Ingredient lists that don't really tell you much.

Can’t they use nitrogen? Spring water sprays do.

Nonsense. You don’t to reach the critical point of the propellant, just enough pressure to condense some of the propellant. While performance may not be as wonderful as hydrocarbon or fluorocarbon propellants, high quality cans and fillers like this can produce perfectly respectable aerosols with compressed air alone.

The ingredients list for a typical Air Wick aerosol is here, and lists Water, Ethanol, Trideceth-9, Compressed Air, Sodium Borate, Fragrance, and Benzisothiazolinone (a preservative). The MSDS lists 3 - 7% ethanol.

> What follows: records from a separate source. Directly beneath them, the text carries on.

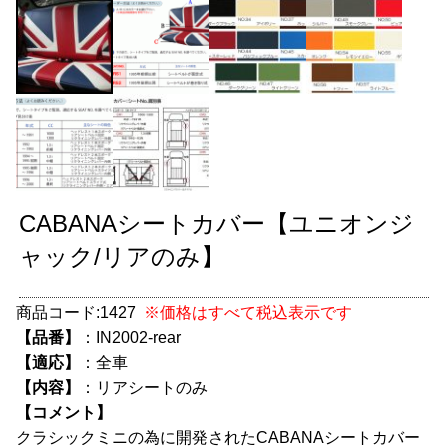
グッズ
＋
CABANA(カバナ)
＋
お得なセット商品
チームマルヤマ
デルタ秘蔵のレーシングコレクション
CABANAシートカバー【ユニオンジ
パーツ種別から選ぶ
＋
ャック/リアのみ】
レアパーツ/在庫限り
＋
商品コード:
1427
※価格はすべて税込表示です
【品番】
：IN2002-rear
中古パーツ/在庫限り
＋
【適応】
：全車
便利アイテム
【内容】
：リアシートのみ
【コメント】
BMW MINI
クラシックミニの為に開発されたCABANAシートカバー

mnemosyne, you left out cocobetaine!

From some sort of snack (chocolate bar? - I forget) I had in India:
Content: 5 % calcium, 95 % other important ingredients

There’s also “nature-identical”, which means the flavouring chemical is the same one as that found in natural snozzberry, but it’s been artificially synthesised. This has two benefits: it’s usually cheaper than the natural thing, and it’s also usually purer. Of course, people being people, they think that a molecule of β-snozzolactone extracted from a snozzberry (probably using all manner of solvents etc) is somehow much superior to a molecule of β-snozzolactone produced in the lab, even though they are totally indistinguishable.

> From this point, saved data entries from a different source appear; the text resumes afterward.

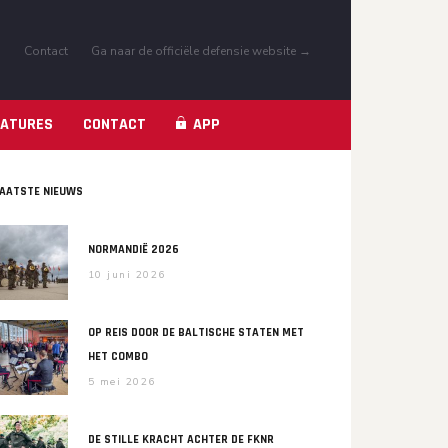
s
Contact
Ga naar de officiële defensie website →
APP
CATURES
CONTACT
AATSTE NIEUWS
NORMANDIË 2026
10 juni 2026
OP REIS DOOR DE BALTISCHE STATEN MET
HET COMBO
5 mei 2026
DE STILLE KRACHT ACHTER DE FKNR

Not necessarily a “strong acid or base”: it’s used to adjust pH but it can be an acid, base or tamponated solution (a solution whose pH will remain stable when mixed with other things, unless you add a real big amount of these other things). A tamponated solution usually contains a salt formed by a weak acid plus a strong base (for example, sodium acetate) or conversely a salt formed by a weak base plus a strong acid (for example, ammonia salts). An acid or base used to adjust pH may be strong or not: ammonia, citric acid and acetic acid are all weak and all commonly used to adjust pH.

The more usual name in English is a “buffer solution”. “Tamponated solution” sounds much less pleasant. :slight_smile:

My favourite was from an Eat-More candy bar – “May contain cherries”. The idea that they sometimes toss some cherries into the mix struck me as odd.

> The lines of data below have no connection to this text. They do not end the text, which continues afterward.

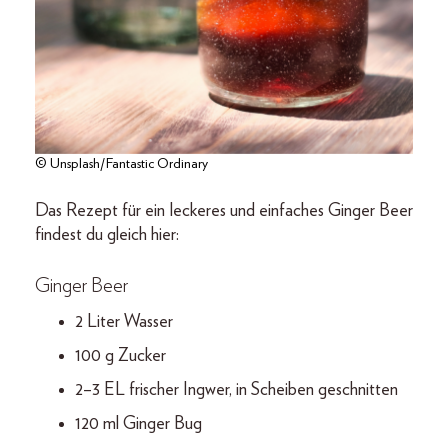
© Unsplash/Fantastic Ordinary
Das Rezept für ein leckeres und einfaches Ginger Beer
findest du gleich hier:
Ginger Beer
2 Liter Wasser
100 g Zucker
2–3 EL frischer Ingwer, in Scheiben geschnitten
120 ml Ginger Bug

That sounds more like something to cover their arse over allergies (are people allergic to cherries?) Probably they make some cherry candy on the same production line, so they have to warn people that the occasional rogue remnant of cherry might be found, if they didn’t clean the line properly between batches.

I often see “Made in a factory which processes gluten, peanuts, tree nuts, etc…” even if it doesn’t contain those, as a CYA statement.